David: “Desire Lines” was the last song we recorded for the album. When we entered the studio for this one, the song wasn’t even finished. We took a metal crate, put some delay on it and hit the button. Lennert took the session home, deconstructed and put it together again. I think the outcome is very different and still very us. With a different approach of song writing, we came up with a new élan of what could be future Public Psyche material. In Lennert’s bedroom I spoke out some lines Wes wrote down for me and we decided to send it over to Sarah. Sarah sang via her computer microphone apparently. We love her work with Hong Kong Dong. What she’s doing is very punk without being punk.
© Public Psyche
What especially warmed your heart during the birth process of the album?

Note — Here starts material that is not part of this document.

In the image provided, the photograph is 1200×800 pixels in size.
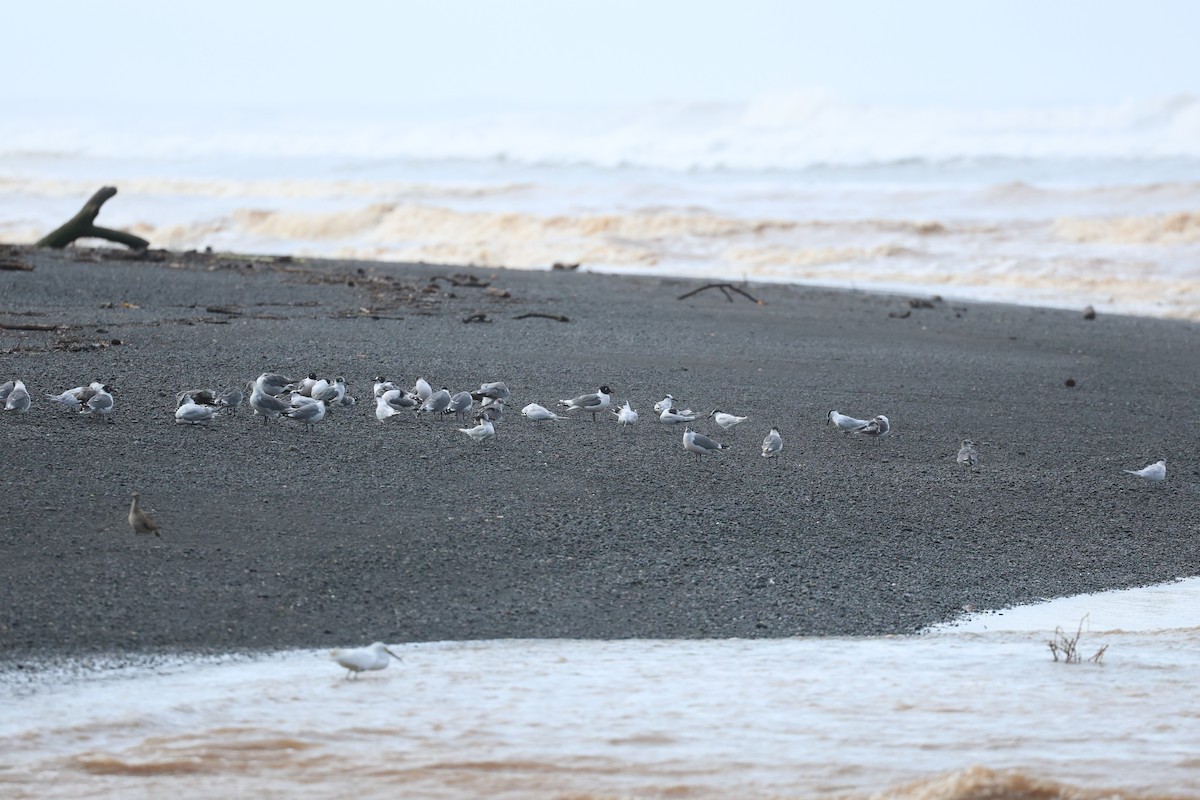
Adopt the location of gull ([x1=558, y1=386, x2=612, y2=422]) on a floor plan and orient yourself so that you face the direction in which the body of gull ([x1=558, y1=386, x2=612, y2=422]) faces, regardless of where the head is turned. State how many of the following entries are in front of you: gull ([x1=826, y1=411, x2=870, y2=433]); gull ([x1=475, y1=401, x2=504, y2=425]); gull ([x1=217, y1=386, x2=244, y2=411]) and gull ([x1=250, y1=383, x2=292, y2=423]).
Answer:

David: I remember one of the last mixing sessions here in Brussels with Niels (Niels Latomme) who recorded and mixed the album. It was right after the New Year. I was eaten by anxiety, didn’t make it to my job any longer and it was one of the first days I came out my house. It was all mist in my head and I even slept through the mixing. I was there physically but it was ok to be just there. Last night I had a talk with a friend on this. Whether I’m regretting to not have been more involved. I think perhaps for me it was a good thing to let loose and to close a certain period.
How do you deal with this strange in between time, when an album you have worked on is done but it is not yet out there in the world?

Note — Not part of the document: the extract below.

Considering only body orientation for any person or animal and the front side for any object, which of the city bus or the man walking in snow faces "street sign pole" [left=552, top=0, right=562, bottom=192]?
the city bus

David: When we finished recording we had no label. Vlas Vegas was dead (“Starving Vultures”, 2011), Labelman was a one shot (“Ruinenlust”, 2014). To me Hypertension was the next logical step. A dedicated Belgian label with a background within hardcore/punk that wanted to broaden its scope along with us. A dinner out in an Italian restaurant in Brussels and the deal was sealed. Both the mix and mastering happened in Brussels. Anne de Boeck took care of the design process once again and photographer Nana Vaneessen put us on film in Ostend. It the end it’s a very friends and family business and perhaps with this album even more.
© Public Psyche
Did you have a good summer?
David: This summer started really early for me since I was at home and that didn’t happen since I started working 10 years ago. We had our first show in a year early June and were to take off with a couple of more gigs in the weeks to come. Unfortunately the follow up concerts were cancelled for health reasons and things became all quiet again to the public. For me personally it was a good period to catch up with myself. My daily running along the canal kept me in shape and I tried to cut down on other things. At the same time I started writing out the book my grandfather wrote in his youth during both world wars. With the band in the meantime we prepared the release in peace.

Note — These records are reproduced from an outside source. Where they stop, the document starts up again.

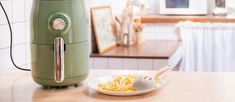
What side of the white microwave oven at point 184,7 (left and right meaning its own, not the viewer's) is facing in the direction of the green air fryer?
front

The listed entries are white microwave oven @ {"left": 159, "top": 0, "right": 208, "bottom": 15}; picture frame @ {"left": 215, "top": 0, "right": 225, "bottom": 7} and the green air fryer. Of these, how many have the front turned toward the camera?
3

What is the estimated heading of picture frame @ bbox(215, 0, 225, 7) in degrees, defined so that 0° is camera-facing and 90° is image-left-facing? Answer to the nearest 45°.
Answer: approximately 0°

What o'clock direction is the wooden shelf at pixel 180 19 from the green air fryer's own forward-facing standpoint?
The wooden shelf is roughly at 7 o'clock from the green air fryer.

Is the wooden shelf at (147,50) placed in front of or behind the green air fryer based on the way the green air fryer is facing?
behind

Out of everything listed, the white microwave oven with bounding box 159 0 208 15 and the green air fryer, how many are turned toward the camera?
2

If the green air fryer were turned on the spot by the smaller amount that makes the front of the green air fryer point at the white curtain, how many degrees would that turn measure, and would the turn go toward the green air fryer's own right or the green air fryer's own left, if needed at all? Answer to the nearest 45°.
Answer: approximately 135° to the green air fryer's own left

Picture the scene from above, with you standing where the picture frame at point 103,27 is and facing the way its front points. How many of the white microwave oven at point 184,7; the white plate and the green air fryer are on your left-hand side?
1
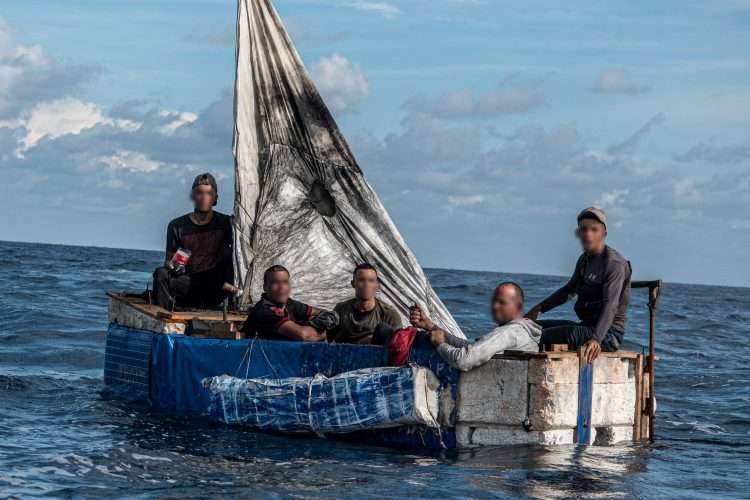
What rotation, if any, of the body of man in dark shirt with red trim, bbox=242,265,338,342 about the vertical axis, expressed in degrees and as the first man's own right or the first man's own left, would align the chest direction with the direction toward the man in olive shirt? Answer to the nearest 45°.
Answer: approximately 45° to the first man's own left

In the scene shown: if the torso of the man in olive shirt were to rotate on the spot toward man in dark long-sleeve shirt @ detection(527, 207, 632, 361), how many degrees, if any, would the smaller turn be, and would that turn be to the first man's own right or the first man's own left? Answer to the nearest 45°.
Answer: approximately 45° to the first man's own left

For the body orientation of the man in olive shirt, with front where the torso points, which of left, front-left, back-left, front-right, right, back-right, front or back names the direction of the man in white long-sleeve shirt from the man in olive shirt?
front-left

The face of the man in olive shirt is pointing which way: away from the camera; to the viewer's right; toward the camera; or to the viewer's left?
toward the camera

In any way, what will time tell us?
David: The weeks before releasing an album are always very exciting. The first feedback we received was very positive, but that doesn’t mean it won’t stay under radar. It surprises me so many people have their own different favourite track on the album. It only proves that our sound can be very diverse and still very us. I sincerely hope this album will get us to see new places. If not financially, then spiritually. It is what I live for in the end.